Había pasado demasiado tiempo desde la última vez que se vieron. Camila sintió un nudo en la garganta al responderle. De repente, sonó su teléfono. Era un número desconocido. Se disculpó y respondió a la llamada.

—¿Dónde estás?

La voz del hombre le resultaba familiar. Arrugó la frente.

—¿Y tú eres?

—Dámaso.

—¡¿Cómo tienes mi número?! —«¿Es sorprendente?».

Su fría voz le llegó al oído.

—Vuelve a comer conmigo.

Camila no respondió. Echó un vistazo a Ian, que miraba con atención el menú.

—¿Puedo tener un poco más de tiempo?

No podía marcharse cuando acababan de sentarse, sobre todo cuando hacía mucho tiempo que no se encontraba con él.

El hombre guardó silencio un momento.

—Diez minutos… —accedió Dámaso.

—De acuerdo —acepto Camila.

—¿Novio? —preguntó Ian sonriendo, cuándo termino la llamada.

—No, mi novio no. —Se rascó la cabeza con timidez—. Es mi marido.

Su sonrisa se volvió rígida. Unos instantes después, volvió a sonreír, pero la sonrisa no le llegó a los ojos.

—¿Ya estás casado? ¿Cuándo fue la boda?

Dudó antes de responder:

—Ayer.

Su mirada se ensombreció. Tosió con ligereza.

—Ni siquiera te compré un regalo de boda. ¡Supongo que esta comida es tu regalo, entonces!

Se volvió para llamar a un camarero.

—Está bien…

Camila le detuvo.

—Voy a terminar esta bebida. Mi marido me pidió que almorzara con él.

La cara de Ian se puso blanca. Tras un momento de silencio, suspiró.

—¿Cuánto tiempo llevan juntos?

«¿Cuánto tiempo?».

Sentado junto a la ventanilla, vio cómo la otra mujer metía a Camila en un BMW negro mientras se reía.

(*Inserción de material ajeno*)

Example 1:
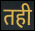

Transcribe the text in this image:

तही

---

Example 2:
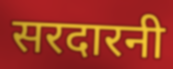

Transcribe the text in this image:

सरदारनी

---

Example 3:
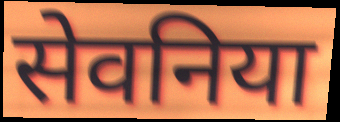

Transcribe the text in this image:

सेवनिया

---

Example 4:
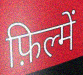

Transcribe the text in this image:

फ़िल्में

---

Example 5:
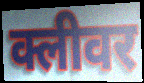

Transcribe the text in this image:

क्लीवरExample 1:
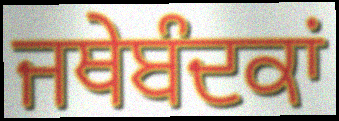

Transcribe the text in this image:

Una sonrisa amarga apareció en sus labios.

«Parece que es feliz».

—No…

El hombre con un paño de seda negro sobre los ojos respondió:

—Sólo somos nosotros dos.

Sorprendida, Camila apenas pudo responder.

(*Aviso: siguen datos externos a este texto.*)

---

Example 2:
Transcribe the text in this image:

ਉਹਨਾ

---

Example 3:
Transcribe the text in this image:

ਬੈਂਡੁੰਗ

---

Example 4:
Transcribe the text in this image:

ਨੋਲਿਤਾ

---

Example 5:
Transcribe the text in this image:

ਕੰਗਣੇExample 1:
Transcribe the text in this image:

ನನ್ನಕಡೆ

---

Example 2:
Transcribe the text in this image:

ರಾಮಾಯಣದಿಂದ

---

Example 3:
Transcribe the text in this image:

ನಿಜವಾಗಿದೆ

—No podemos acabar con todo esto.

—Eso seguro.

Tomó su cuchara muy despacio.

—Le pedí al cocinero que hiciera más comida.

—¿Por qué harías eso?

Su mano se detuvo antes de sonreír.

—Por si acaso. Por si la gente dice que estoy maltratando a mi mujer cuando la vean comiendo con otro hombre al día siguiente de casarnos.

Camila se quedó sin habla.

—Tú... ¿Sabías que estaba en el restaurante?

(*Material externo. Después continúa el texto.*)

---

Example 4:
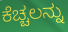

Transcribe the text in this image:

ಕೆಚ್ಚಲನ್ನು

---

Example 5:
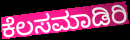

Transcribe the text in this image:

ಕೆಲಸಮಾಡಿರಿ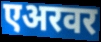
एअरवरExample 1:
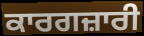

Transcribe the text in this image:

ਕਾਰਗਜ਼ਾਰੀ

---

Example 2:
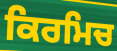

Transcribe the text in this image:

ਕਿਰਮਿਚ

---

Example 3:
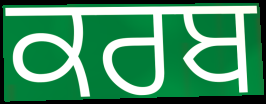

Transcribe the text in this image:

Siguió comiendo despreocupada.

—Parece que es verdad que la Señora Lombardini estaba comiendo con otro hombre.

Se quedó boquiabierta.

«¿Cree que soy tonto?».

«Puedo ver lo que quiere decir con esas palabras».

Lo que más odiaba era que los demás se anduvieran con rodeos.

Respirando hondo, dijo:

—No quiero decir que la comida en casa sea horrible, ni que no quiera comer en casa. Es que conocí a alguien en el hospital.

Enarcó una ceja.

—¿Qué estabas haciendo allí?

Fue a su bolso, sacó los frascos de medicamentos y los colocó delante de él.

—Tengo algunas vitaminas para ti, ya que no estás bien.